Nevertheless, both the GLA’s Copley and Homes England’s Islam deny that their programmes will miss the 2026 delivery deadlines. “We’re confident we can meet our revised targets,” says Copley. “I wake up every morning wondering what new crisis will hit the sector, but we’re confident we can hit that target rate.”
Islam says: “From what our partners are telling us, we’re confident we can meet our revised parameters. That’s not to say that if there are other delivery challenges that appear we won’t work with government to understand where flexibilities can be obtained.
“At this point in time the flexibilities introduced have given us a bit more confidence, but [there is] a huge caveat over lots of issues still facing the sector.”
Funding gap
Given these fears, many are calling for an immediate injection of cash, not only to ensure that reduced delivery targets are met, but to boost delivery back to the original objectives or beyond.
The GLA has had its call for £2.2bn to return delivery to the 35,000 homes originally promised rejected by the department. A report by the Centre for London and the G15 has gone far beyond this, saying that £15bn is needed each year to fund 75,000 affordable homes across England.
>> See also: Can housing associations keep building as the rest of the market slows?
>> See also: ڶ the Future Commission: Planning to solve the housing crisis
Marie Chadwick, policy leader for supply at the National Housing Federation, says grant funding is “one of our biggest asks of government”, alongside a long-term approach to rents and funding for decarbonisation. Chadwick, like others in the sector, is reluctant to put a specific figure on the grant needed, because she says it depends on other factors, such as money for building safety or decarbonisation investment.
“Looking in isolation at the affordable homes programme isn’t the answer – it has to be part of a wider mix.”
But this should not be used as an excuse to avoid additional funding. Vistry’s Teagle says: “We need a long-term sustained increase in funding. We mustn’t dance around the handbags on this. We’re deluding ourselves if we think we can make a substitute for this. It’s an argument about building to save.”
However, with the current government not about to increase funding, and Labour suggesting that if it forms the next government it can deliver increased affordable housing without any further capital spend, former L&Q chief executive David Montague says the sector needs to be realistic – and creative.
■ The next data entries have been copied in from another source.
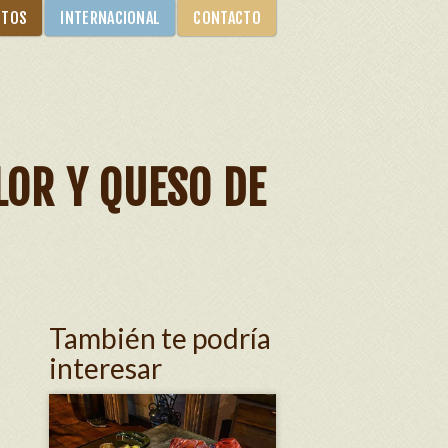
NTOS
INTERNACIONAL
CONTACTO
LOR Y QUESO DE
También te podría
interesar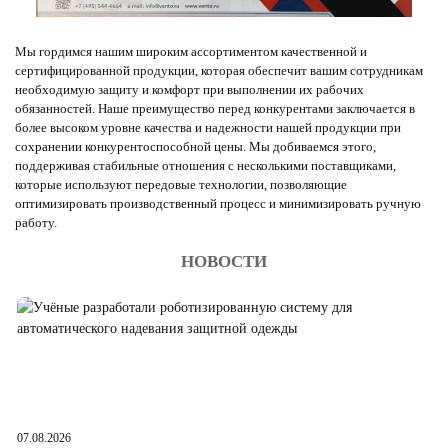
Мы гордимся нашим широким ассортиментом качественной и
сертифицированной продукции, которая обеспечит вашим сотрудникам
необходимую защиту и комфорт при выполнении их рабочих
обязанностей. Наше преимущество перед конкурентами заключается в
более высоком уровне качества и надежности нашей продукции при
сохранении конкурентоспособной цены. Мы добиваемся этого,
поддерживая стабильные отношения с несколькими поставщиками,
которые используют передовые технологии, позволяющие
оптимизировать производственный процесс и минимизировать ручную
работу.
НОВОСТИ
07.08.2026
06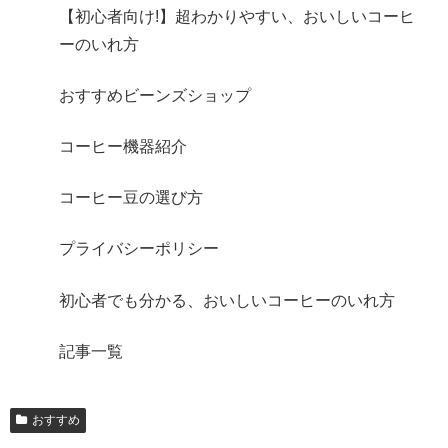
【初心者向け!】超わかりやすい、おいしいコーヒ
ーのいれ方
おすすめビーンズショップ
コーヒー機器紹介
コーヒー豆の選び方
プライバシーポリシー
初心者でも分かる、おいしいコーヒーのいれ方
記事一覧
おすすめ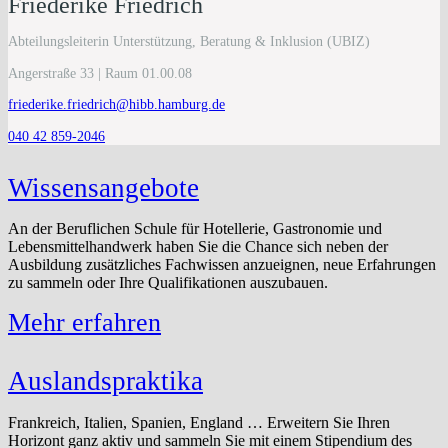
Friederike Friedrich
Abteilungsleiterin Unterstützung, Beratung & Inklusion (UBIZ)
Angerstraße 33 | Raum 01.00.08
friederike.friedrich@hibb.hamburg.de
040 42 859-2046
Wissensangebote
An der Beruflichen Schule für Hotellerie, Gastronomie und
Lebensmittelhandwerk haben Sie die Chance sich neben der
Ausbildung zusätzliches Fachwissen anzueignen, neue Erfahrungen
zu sammeln oder Ihre Qualifikationen auszubauen.
Mehr erfahren
Auslandspraktika
Frankreich, Italien, Spanien, England … Erweitern Sie Ihren
Horizont ganz aktiv und sammeln Sie mit einem Stipendium des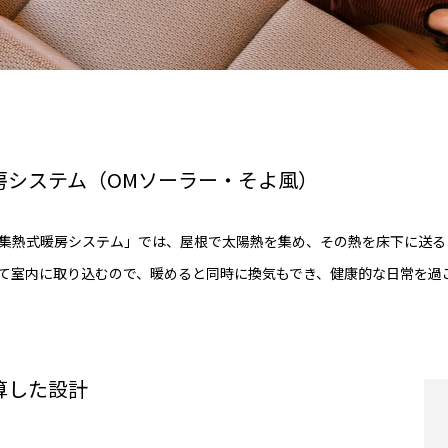
房システム
（OMソーラー・そよ風）
集熱式暖房システム」では、屋根で太陽熱を集め、その熱を床下に送る
て室内に取り込むので、暖めると同時に換気もでき、健康的な日常を過
算した設計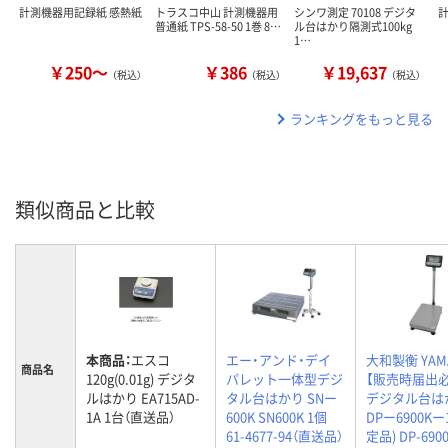
計測機器用記録紙 感熱紙
トラスコ中山 計測機器用
シンワ測定 70108 デジタ
普通紙 TPS-58-50 1巻 8…
ル台はかり隔測式100kg
1…
￥250～
￥386
￥19,637
（税込）
（税込）
（税込）
ランキングをもっと見る
類似商品と比較
本商品：
エスコ
エー・アンド・デイ
大和製衡 YAM
商品名
120g(0.01g) デジタ
パレット一体型デジ
【販売時届出必
ルはかり EA715AD-
タル台はかり SNー
デジタル台は
1A 1台（直送品）
600K SN600K 1個
DPー6900Kー
61-4677-94（直送品）
定品) DP-6900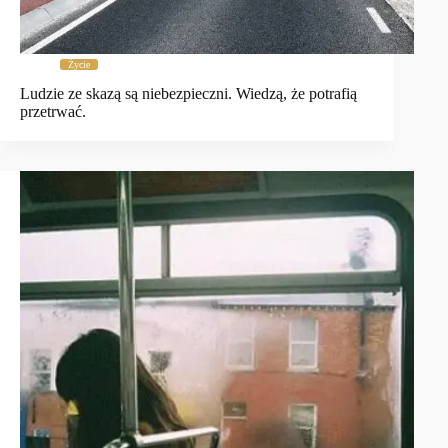
Życie
Ludzie ze skazą są niebezpieczni. Wiedzą, że potrafią
przetrwać.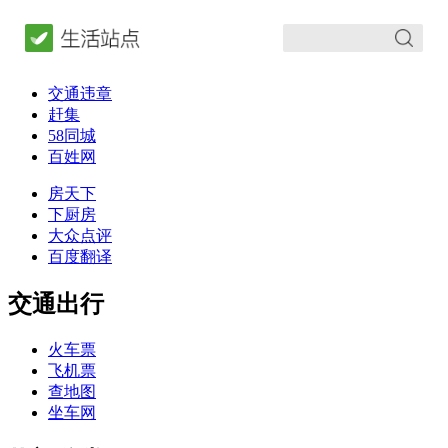
交通违章
赶集
58同城
百姓网
房天下
下厨房
大众点评
百度翻译
交通出行
火车票
飞机票
查地图
坐车网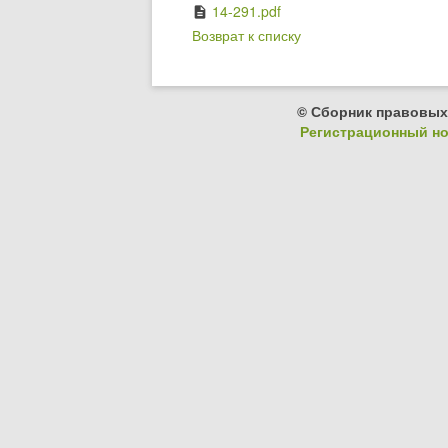
14-291.pdf
description
Возврат к списку
© Сборник правовых
Регистрационный ном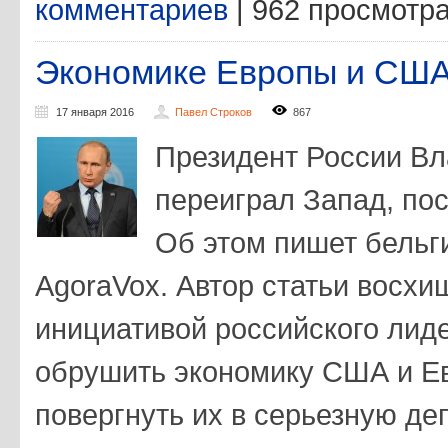
комментариев
| 962 просмотр
Экономике Европы и США 
17 января 2016
Павел Строков
867
Президент России Вл
переиграл Запад, пос
Об этом пишет бельг
AgoraVox. Автор статьи восхи
инициативой российского лиде
обрушить экономику США и Е
повергнуть их в серьезную де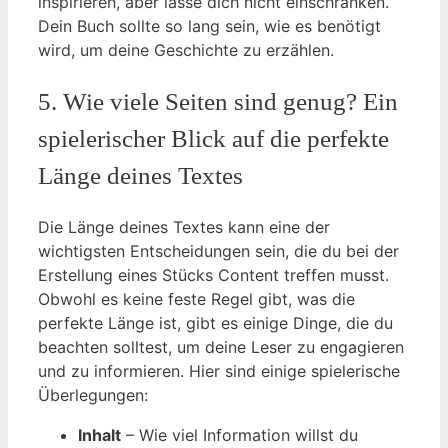
inspirieren, aber lasse dich nicht einschränken.
Dein Buch sollte so lang sein, wie es benötigt
wird, um deine Geschichte zu erzählen.
5. Wie viele Seiten sind genug? Ein
spielerischer Blick auf die perfekte
Länge deines Textes
Die Länge deines Textes kann eine der
wichtigsten Entscheidungen sein, die du bei der
Erstellung eines Stücks Content treffen musst.
Obwohl es keine feste Regel gibt, was die
perfekte Länge ist, gibt es einige Dinge, die du
beachten solltest, um deine Leser zu engagieren
und zu informieren. Hier sind einige spielerische
Überlegungen:
Inhalt
– Wie viel Information willst du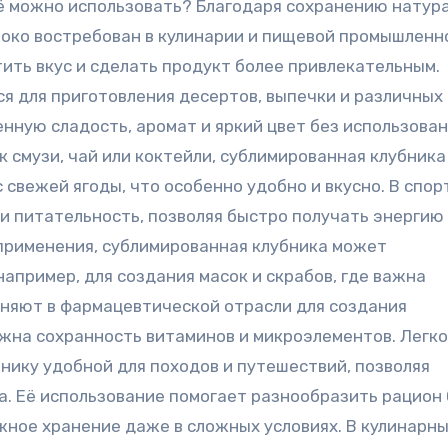
её можно использовать? Благодаря сохранению натур
роко востребован в кулинарии и пищевой промышленн
тить вкус и сделать продукт более привлекательным.
я для приготовления десертов, выпечки и различных
нную сладость, аромат и яркий цвет без использова
к смузи, чай или коктейли, сублимированная клубника
 свежей ягоды, что особенно удобно и вкусно. В спо
 и питательность, позволяя быстро получать энергию
применения, сублимированная клубника может
например, для создания масок и скрабов, где важна
еняют в фармацевтической отрасли для создания
ажна сохранность витаминов и микроэлементов. Легко
ику удобной для походов и путешествий, позволяя
а. Её использование помогает разнообразить рацион
жное хранение даже в сложных условиях. В кулинарн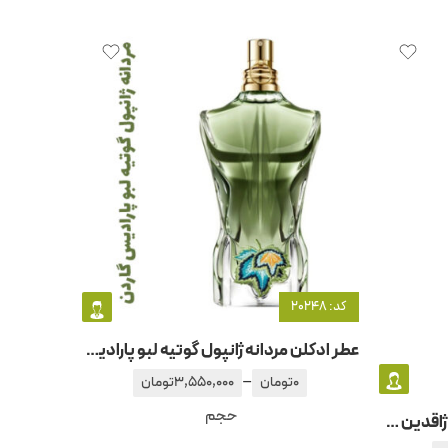
کد: 20248
عطر ادکلن مردانه ژانپول گوتیه لبو پارادیس گاردن
–
0
تومان
3,550,000
تومان
حجم
عطر ادکلن زنانه و مردانه هرمس ژاقدین موسیو لی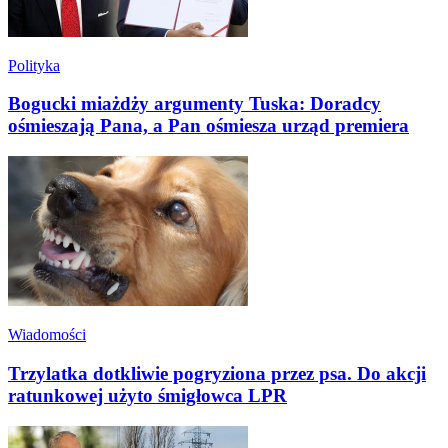
Polityka
Bogucki miażdży argumenty Tuska: Doradcy
ośmieszają Pana, a Pan ośmiesza urząd premiera
Wiadomości
Trzylatka dotkliwie pogryziona przez psa. Do akcji
ratunkowej użyto śmigłowca LPR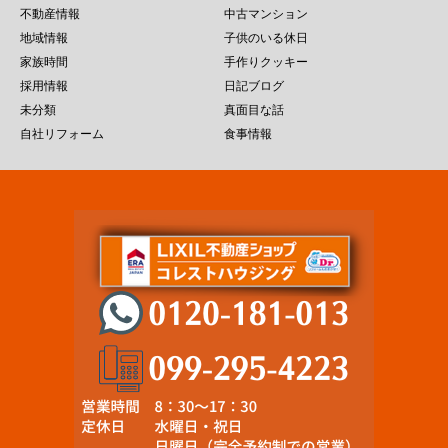
不動産情報
中古マンション
地域情報
子供のいる休日
家族時間
手作りクッキー
採用情報
日記ブログ
未分類
真面目な話
自社リフォーム
食事情報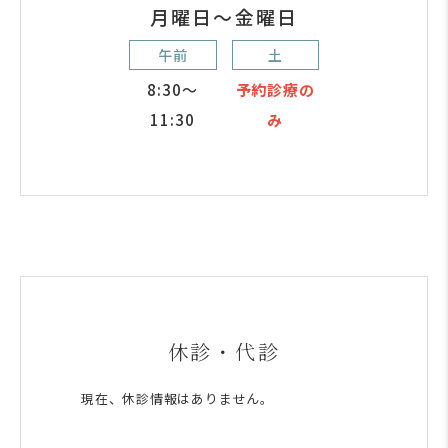
月曜日～金曜日
午前
土
8:30～
予約診療の
11:30
み
休診・代診
現在、休診情報はありません。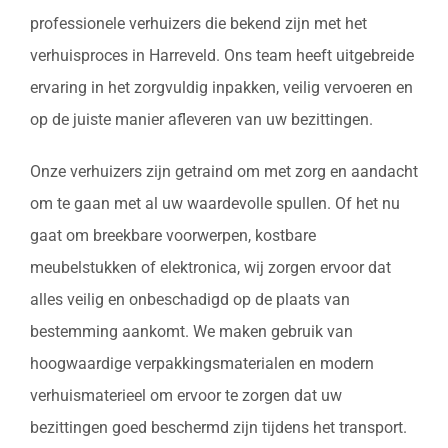
professionele verhuizers die bekend zijn met het
verhuisproces in Harreveld. Ons team heeft uitgebreide
ervaring in het zorgvuldig inpakken, veilig vervoeren en
op de juiste manier afleveren van uw bezittingen.
Onze verhuizers zijn getraind om met zorg en aandacht
om te gaan met al uw waardevolle spullen. Of het nu
gaat om breekbare voorwerpen, kostbare
meubelstukken of elektronica, wij zorgen ervoor dat
alles veilig en onbeschadigd op de plaats van
bestemming aankomt. We maken gebruik van
hoogwaardige verpakkingsmaterialen en modern
verhuismaterieel om ervoor te zorgen dat uw
bezittingen goed beschermd zijn tijdens het transport.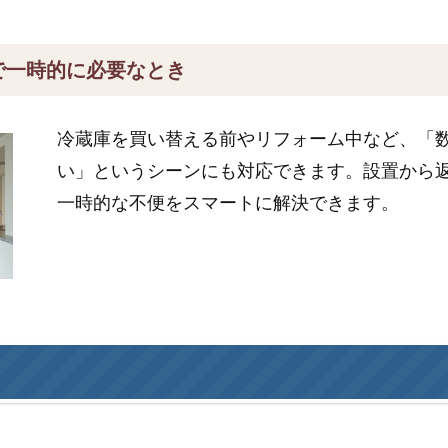
で一時的に必要なとき
冷蔵庫を買い替える前やリフォーム中など、「
い」というシーンにも対応できます。設置から
一時的な不便をスマートに解決できます。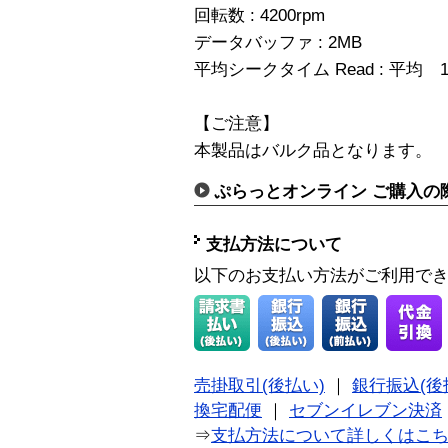
回転数 : 4200rpm
データバッファ : 2MB
平均シークタイム Read : 平均 1
【ご注意】
本製品はバルク品となります。
ぷらっとオンライン ご購入の
支払方法について
以下のお支払い方法がご利用で
売掛取引(後払い)
｜
銀行振込(後
換宅配便
｜
セブンイレブン決済
⇒
支払方法について詳しくはこ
“In the short term there is going to be no more money. We need to consider what an industry solution looks like?” he says, arguing that this will involve partnering between landowners, associations and housebuilders to develop an “ask” of government together.
“This might be guaranteed debt, or it might be something different. But we need to come up with something compelling.”
Without some kind of solution, the future for new affordable housing certainly looks difficult – and for some years to come.